◆ Activity: Reproduce verbatim every line of the records from the line with "Descubra La Excelencia Compasiva" to the line with "По алфавиту", including both of those lines.

---------- Data

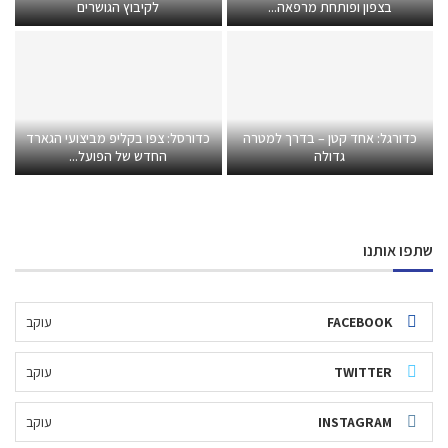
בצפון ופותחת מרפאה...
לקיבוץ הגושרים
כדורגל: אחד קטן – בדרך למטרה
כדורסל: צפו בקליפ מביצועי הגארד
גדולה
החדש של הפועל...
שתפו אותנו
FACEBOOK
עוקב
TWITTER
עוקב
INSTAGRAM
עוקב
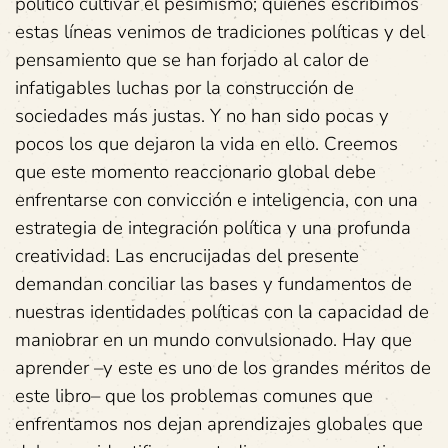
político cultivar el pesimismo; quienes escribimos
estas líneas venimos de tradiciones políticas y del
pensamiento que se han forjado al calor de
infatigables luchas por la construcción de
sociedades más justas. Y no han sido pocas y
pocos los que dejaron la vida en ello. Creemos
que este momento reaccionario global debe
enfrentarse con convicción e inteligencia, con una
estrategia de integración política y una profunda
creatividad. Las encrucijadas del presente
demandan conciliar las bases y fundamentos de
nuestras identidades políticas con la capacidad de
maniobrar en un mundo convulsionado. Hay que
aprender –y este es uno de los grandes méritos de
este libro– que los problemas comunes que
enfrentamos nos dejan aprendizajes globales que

--------------------
---------- Data

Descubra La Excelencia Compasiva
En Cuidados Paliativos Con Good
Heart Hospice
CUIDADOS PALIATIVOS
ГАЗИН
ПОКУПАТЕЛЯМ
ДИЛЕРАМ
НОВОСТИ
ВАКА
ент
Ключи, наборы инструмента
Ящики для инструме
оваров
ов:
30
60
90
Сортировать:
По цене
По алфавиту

--------------------

◆ Exercise solution:
Descubra La Excelencia Compasiva
En Cuidados Paliativos Con Good
Heart Hospice
CUIDADOS PALIATIVOS
ГАЗИН
ПОКУПАТЕЛЯМ
ДИЛЕРАМ
НОВОСТИ
ВАКА
ент
Ключи, наборы инструмента
Ящики для инструме
оваров
ов:
30
60
90
Сортировать:
По цене
По алфавиту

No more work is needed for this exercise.